这篇用 Dsu 统计满足各深度结点数条件的子树的题解写到 lowbit 宏定义为止,你能接着往下写吗?

* 待读片段 *
---------------
题目链接
题意:有N个点,下标从0开始,问的是有多少个子树满足给出的H+1个条件,H代表深度(从0开始),每个深度要求对应的结点的个数是大于等于ai的,满足其一就要加入贡献。
思路:直接Dsu,但是由于重儿子上面的贡献会被直接储存,所以求重儿子的时候,我们需要的是直接加上他的答案即可。
#include <iostream>
#include <cstdio>
#include <cmath>
#include <string>
#include <cstring>
#include <algorithm>
#include <limits>
#include <vector>
#include <stack>
#include <queue>
#include <set>
#include <map>
#include <bitset>
#include <unordered_map>
#include <unordered_set>
#define lowbit(x) ( x&(-x) )
---------------
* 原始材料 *

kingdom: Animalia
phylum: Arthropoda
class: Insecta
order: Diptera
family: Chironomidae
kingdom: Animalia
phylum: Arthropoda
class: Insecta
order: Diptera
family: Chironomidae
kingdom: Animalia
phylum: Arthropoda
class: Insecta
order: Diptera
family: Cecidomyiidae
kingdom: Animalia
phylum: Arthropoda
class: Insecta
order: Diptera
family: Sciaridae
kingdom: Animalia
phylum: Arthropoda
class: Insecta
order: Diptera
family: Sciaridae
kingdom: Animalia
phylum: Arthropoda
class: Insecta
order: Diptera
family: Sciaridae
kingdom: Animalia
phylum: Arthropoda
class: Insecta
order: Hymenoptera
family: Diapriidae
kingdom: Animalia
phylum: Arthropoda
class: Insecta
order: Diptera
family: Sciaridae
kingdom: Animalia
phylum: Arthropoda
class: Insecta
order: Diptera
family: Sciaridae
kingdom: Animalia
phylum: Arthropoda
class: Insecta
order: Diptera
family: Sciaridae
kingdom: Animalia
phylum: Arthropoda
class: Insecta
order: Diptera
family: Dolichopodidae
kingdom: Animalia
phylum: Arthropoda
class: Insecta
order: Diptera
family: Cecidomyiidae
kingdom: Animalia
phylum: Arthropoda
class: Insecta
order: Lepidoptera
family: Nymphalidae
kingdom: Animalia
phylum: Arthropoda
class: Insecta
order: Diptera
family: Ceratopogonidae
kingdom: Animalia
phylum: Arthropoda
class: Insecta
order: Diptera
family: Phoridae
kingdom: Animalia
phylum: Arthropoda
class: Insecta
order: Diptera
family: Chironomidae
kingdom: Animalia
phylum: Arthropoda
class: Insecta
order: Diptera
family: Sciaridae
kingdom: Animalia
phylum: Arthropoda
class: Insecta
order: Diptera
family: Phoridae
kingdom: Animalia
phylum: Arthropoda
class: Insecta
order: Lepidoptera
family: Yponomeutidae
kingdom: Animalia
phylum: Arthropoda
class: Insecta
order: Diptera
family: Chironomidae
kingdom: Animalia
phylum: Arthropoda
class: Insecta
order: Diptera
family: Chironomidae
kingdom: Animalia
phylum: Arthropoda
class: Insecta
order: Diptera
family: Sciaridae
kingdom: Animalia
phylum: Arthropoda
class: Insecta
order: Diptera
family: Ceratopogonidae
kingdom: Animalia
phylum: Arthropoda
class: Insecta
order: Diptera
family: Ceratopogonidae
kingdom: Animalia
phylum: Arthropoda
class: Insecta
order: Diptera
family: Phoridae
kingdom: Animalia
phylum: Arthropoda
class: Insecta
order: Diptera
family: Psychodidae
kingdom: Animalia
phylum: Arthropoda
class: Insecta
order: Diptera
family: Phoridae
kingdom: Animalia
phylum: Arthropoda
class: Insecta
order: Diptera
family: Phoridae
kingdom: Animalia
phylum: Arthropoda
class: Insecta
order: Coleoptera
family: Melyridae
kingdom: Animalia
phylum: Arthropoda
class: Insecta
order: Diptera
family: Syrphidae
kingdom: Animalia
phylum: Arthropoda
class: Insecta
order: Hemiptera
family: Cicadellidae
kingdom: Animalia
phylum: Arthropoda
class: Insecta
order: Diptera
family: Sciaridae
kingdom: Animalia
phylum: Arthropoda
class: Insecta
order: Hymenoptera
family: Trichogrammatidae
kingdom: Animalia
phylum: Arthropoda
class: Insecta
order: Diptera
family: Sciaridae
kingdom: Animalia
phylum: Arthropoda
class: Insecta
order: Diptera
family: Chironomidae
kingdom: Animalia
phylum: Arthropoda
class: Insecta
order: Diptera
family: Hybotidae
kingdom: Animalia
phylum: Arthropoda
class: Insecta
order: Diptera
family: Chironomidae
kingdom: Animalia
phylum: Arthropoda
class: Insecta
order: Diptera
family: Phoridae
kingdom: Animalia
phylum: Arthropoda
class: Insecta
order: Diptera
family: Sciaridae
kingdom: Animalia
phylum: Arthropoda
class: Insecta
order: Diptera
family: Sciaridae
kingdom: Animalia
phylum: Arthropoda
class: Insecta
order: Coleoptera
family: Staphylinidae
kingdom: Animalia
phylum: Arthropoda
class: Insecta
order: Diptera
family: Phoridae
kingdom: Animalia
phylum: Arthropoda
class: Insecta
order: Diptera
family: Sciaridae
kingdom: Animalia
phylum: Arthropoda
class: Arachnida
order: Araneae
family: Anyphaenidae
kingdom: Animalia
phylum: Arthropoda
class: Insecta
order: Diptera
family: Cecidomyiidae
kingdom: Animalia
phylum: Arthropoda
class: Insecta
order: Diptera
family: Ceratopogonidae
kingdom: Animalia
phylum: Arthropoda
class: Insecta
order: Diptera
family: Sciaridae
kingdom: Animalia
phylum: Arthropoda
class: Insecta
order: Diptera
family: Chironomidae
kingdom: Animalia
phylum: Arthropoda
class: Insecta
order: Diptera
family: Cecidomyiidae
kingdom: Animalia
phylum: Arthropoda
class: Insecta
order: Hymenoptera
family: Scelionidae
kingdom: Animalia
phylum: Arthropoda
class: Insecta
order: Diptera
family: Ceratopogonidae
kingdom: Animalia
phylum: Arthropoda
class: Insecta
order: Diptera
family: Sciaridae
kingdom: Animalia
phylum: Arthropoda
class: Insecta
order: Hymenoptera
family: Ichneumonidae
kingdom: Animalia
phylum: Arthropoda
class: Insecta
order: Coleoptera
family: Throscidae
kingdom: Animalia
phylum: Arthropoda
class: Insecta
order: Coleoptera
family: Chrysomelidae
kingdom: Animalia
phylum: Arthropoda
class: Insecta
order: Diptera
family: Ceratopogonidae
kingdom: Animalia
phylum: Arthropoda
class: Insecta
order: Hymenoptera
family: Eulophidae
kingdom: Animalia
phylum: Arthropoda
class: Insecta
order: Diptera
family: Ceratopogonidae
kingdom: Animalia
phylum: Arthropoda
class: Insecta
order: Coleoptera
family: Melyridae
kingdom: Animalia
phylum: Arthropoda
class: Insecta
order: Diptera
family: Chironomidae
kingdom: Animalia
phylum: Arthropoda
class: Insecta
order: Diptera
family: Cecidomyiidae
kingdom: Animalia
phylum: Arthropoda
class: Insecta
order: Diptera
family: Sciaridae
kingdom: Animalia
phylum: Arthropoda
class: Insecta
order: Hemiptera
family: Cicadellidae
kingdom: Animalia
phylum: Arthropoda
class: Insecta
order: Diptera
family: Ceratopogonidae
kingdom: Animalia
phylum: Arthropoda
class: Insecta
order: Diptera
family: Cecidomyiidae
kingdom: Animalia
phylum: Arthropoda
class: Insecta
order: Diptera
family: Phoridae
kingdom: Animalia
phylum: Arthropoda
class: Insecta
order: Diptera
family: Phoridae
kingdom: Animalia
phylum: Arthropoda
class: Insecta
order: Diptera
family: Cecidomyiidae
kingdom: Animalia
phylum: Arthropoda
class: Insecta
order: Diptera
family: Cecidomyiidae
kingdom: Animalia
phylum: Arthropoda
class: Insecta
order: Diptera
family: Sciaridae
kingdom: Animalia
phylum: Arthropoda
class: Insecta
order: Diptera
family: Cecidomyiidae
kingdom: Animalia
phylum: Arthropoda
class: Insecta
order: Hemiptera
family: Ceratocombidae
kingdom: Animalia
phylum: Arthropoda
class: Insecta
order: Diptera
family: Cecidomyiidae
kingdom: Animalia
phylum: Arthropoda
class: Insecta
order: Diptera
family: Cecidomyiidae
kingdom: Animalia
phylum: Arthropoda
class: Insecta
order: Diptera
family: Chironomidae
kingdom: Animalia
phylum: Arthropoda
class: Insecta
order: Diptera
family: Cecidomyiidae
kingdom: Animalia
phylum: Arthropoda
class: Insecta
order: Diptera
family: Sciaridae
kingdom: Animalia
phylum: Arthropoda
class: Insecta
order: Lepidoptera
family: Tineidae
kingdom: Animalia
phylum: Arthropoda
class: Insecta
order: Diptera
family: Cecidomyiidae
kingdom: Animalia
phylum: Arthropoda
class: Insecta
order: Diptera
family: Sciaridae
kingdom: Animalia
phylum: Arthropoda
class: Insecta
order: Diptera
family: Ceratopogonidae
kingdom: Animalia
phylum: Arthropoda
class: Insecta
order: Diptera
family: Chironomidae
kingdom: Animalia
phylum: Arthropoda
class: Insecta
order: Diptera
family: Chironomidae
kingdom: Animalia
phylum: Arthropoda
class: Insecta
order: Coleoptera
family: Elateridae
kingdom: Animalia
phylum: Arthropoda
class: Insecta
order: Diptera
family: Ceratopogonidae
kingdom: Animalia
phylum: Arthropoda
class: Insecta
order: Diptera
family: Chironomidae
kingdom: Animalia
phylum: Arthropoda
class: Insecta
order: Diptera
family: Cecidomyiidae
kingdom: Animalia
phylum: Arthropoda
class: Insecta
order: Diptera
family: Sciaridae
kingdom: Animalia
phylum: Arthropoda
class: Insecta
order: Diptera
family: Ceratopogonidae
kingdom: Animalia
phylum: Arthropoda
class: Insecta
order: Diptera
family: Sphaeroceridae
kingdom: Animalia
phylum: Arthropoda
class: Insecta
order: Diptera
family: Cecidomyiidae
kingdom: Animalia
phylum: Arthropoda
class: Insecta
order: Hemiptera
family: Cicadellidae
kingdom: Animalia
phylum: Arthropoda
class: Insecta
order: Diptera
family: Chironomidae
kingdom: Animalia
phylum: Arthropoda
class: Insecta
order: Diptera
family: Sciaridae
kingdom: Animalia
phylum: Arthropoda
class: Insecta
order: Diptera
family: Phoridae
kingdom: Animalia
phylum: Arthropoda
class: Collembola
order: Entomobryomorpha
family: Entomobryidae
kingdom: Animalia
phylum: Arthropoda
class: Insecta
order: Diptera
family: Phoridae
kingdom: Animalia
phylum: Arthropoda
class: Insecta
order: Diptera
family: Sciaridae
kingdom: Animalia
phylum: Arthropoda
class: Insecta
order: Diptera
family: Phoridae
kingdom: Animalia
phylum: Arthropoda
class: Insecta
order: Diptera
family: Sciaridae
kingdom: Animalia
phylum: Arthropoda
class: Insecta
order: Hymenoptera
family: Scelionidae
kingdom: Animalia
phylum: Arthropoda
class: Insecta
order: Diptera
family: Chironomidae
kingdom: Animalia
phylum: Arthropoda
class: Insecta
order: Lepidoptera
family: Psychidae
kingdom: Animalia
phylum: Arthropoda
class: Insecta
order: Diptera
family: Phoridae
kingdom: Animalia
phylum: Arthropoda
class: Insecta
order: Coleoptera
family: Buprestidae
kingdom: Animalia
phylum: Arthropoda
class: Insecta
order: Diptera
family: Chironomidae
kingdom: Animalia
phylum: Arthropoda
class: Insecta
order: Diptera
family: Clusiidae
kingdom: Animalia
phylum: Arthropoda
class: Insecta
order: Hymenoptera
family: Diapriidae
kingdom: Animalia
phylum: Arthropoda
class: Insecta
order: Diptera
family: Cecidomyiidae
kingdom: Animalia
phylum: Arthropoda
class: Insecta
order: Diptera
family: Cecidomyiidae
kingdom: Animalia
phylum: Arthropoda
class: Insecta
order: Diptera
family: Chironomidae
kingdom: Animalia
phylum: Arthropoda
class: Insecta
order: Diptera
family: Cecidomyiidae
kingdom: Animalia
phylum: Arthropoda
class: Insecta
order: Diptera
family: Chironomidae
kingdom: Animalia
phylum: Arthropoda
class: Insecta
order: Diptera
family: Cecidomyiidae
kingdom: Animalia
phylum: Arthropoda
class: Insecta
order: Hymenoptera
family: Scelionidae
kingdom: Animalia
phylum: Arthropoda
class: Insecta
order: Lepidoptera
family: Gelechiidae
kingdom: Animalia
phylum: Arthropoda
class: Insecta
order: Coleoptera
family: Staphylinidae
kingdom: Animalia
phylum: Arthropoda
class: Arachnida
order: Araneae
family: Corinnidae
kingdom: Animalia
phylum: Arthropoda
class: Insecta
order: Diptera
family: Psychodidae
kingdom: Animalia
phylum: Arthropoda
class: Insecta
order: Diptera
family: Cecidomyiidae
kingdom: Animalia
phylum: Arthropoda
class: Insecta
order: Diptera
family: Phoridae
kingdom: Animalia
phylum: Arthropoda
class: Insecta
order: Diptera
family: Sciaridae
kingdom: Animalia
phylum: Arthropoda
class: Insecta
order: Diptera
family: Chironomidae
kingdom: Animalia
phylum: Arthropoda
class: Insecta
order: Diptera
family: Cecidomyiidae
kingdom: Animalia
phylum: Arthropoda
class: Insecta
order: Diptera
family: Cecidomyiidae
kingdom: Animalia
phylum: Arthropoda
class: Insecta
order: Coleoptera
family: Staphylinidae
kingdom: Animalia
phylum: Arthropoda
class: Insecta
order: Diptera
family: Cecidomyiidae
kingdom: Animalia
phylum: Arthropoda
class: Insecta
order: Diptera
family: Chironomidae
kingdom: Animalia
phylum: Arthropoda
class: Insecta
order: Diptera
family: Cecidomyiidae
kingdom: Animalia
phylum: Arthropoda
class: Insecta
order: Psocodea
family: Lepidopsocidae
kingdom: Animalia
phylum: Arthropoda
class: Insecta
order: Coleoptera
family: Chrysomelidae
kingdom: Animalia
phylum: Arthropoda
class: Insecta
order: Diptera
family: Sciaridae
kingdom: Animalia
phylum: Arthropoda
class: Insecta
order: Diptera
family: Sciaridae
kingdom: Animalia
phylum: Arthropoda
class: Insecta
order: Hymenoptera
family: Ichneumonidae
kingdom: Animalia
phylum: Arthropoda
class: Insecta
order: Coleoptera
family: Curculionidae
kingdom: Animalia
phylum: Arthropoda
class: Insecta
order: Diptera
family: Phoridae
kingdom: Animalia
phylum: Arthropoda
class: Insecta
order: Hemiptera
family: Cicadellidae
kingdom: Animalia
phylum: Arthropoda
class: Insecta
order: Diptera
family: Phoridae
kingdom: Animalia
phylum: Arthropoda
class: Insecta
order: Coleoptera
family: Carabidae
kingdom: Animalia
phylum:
---------------
* 输出结果 *
#define pi 3.141592653589793
#define e 2.718281828459045
#define INF 0x3f3f3f3f
#define HalF (l + r)>>1
#define lsn rt<<1
#define rsn rt<<1|1
#define Lson lsn, l, mid
#define Rson rsn, mid+1, r
#define QL Lson, ql, qr
#define QR Rson, ql, qr
#define myself rt, l, r
using namespace std;
typedef unsigned long long ull;
typedef unsigned int uit;
typedef long long ll;
const int maxN = 5e5 + 7;
int N, H, head[maxN], cnt, need[maxN];
ll ans = 0;
struct Eddge
{
int nex, to;
Eddge(int a=-1, int b=0):nex(a), to(b) {}
}edge[maxN];
inline void addEddge(int u, int v)
{
edge[cnt] = Eddge(head[u], v);
head[u] = cnt++;
}
int siz[maxN], dfn[maxN], tot, rid[maxN], Wson[maxN], deep[maxN] = {0};
void pre_dfs(int u)
{
siz[u] = 1; dfn[u] = ++tot; rid[tot] = u; Wson[u] = -1;
int maxx = 0;
for(int i=head[u], v; ~i; i=edge[i].nex)
{
v = edge[i].to;
deep[v] = deep[u] + 1;
pre_dfs(v);
siz[u] += siz[v];
if(maxx < siz[v])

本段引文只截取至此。